A close friend of the journalist, who spoke to The PUNCH on Wednesday, said Soyombo had vacated his apartment for security reasons.

Soyombo had gone undercover to reveal how policemen from the Pedro Police Station extorted money from suspects and their families, including framing residents for offences they did not commit.

The journalist, who also spent eight days in Ikoyi prison, also showed how drug abuse, sodomy, bribery, and pimping had become the order of the day in the prison.

After the second report, Soyombo went into hiding after it was alleged that the prison service planned to prosecute him under its laws.

A close friend of the journalist told The PUNCH that the reporter had gone into hiding.

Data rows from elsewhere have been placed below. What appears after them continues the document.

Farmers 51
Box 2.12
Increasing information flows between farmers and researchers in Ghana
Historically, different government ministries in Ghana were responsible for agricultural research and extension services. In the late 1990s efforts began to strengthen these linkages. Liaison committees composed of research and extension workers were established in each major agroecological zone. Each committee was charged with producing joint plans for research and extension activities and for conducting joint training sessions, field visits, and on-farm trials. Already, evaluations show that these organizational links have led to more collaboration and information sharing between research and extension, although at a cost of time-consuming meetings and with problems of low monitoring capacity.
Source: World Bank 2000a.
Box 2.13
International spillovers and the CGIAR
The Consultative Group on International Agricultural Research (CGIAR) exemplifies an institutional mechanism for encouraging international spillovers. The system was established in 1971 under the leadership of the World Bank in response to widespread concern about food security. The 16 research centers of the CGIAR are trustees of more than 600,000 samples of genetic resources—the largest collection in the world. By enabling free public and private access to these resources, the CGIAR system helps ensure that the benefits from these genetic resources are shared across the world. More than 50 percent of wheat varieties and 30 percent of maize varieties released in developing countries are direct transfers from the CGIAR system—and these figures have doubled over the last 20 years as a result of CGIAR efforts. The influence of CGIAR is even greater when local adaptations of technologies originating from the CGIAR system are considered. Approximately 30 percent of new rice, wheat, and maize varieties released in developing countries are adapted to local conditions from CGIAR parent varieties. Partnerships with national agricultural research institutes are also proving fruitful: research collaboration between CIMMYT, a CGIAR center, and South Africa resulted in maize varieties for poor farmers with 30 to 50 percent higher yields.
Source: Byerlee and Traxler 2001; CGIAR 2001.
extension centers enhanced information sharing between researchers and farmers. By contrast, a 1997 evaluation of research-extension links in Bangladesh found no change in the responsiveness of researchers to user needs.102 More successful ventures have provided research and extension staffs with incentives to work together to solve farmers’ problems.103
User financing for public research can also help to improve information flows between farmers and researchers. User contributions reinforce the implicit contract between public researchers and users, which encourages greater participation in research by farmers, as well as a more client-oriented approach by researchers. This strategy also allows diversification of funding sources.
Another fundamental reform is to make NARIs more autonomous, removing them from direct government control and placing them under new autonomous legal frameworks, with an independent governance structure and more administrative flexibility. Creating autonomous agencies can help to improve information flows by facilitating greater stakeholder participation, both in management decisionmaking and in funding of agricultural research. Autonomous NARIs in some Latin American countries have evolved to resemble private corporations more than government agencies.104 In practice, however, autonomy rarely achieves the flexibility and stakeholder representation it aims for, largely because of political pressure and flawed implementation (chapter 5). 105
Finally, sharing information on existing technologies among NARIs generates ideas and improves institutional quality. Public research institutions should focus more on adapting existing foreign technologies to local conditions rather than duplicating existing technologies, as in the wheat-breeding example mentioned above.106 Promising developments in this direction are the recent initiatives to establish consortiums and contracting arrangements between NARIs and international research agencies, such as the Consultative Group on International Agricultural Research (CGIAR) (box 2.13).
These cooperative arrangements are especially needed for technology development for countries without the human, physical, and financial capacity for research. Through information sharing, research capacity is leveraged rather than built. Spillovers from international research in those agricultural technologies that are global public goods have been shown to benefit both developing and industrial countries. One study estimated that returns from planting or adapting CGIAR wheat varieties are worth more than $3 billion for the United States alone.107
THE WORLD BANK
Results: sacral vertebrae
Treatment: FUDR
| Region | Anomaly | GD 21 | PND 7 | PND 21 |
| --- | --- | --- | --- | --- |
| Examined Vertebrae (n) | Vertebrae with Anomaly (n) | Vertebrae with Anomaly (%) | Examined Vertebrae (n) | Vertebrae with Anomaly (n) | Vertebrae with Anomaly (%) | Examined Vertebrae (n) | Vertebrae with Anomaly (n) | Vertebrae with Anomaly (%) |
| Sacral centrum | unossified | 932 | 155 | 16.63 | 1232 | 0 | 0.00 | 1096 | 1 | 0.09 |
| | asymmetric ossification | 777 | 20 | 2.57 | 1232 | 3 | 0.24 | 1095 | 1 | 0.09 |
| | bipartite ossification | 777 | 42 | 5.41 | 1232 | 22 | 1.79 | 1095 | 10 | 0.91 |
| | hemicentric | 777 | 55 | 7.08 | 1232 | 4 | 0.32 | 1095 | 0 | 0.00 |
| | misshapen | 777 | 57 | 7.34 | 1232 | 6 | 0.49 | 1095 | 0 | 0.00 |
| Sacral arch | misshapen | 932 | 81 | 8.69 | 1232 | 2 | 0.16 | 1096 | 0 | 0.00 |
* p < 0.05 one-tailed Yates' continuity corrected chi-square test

“A particular telephone number has been calling him. Whenever he calls it back, the line becomes unreachable. It appears they are monitoring his movement.

“He was told while in prison that if his story was published, he could be assassinated because some of those implicated officials had spent over 25 years in service and they could not watch him destroy their career because they collected N500 or N1,000 as a bribe.

“One of those implicated has just two to three years remaining in service,” the friend said.

Some Nigerians, including Twitter influencers, had taken to the social media to call for Soyombo’s protection, saying he deserved commendation and not prosecution.

The Lagos State Police Public Relations Officer, DSP Bala Elkana, said he was not aware of any plan to arrest the journalist, adding that the force headquarters had already started investigating the issues raised in the report.

The spokesperson for the Nigerian Correctional Service (formerly Nigeria Prisons Service), Francis Enobore, laughed off the allegation that the service planned to arrest Soyombo.

He said the government agency did not have such power and could not contemplate it.

Enobore said, “We have a tradition of partnering with journalists. We work hand in hand with reporters because without them to help us identify areas and gaps, we will not be at our best. So, why are we now going to be chasing journalists for arrests, when we also rely on them to disseminate our good work?

“It is not in our character and we will never do such. There is nothing that he has written that will warrant us running after him.”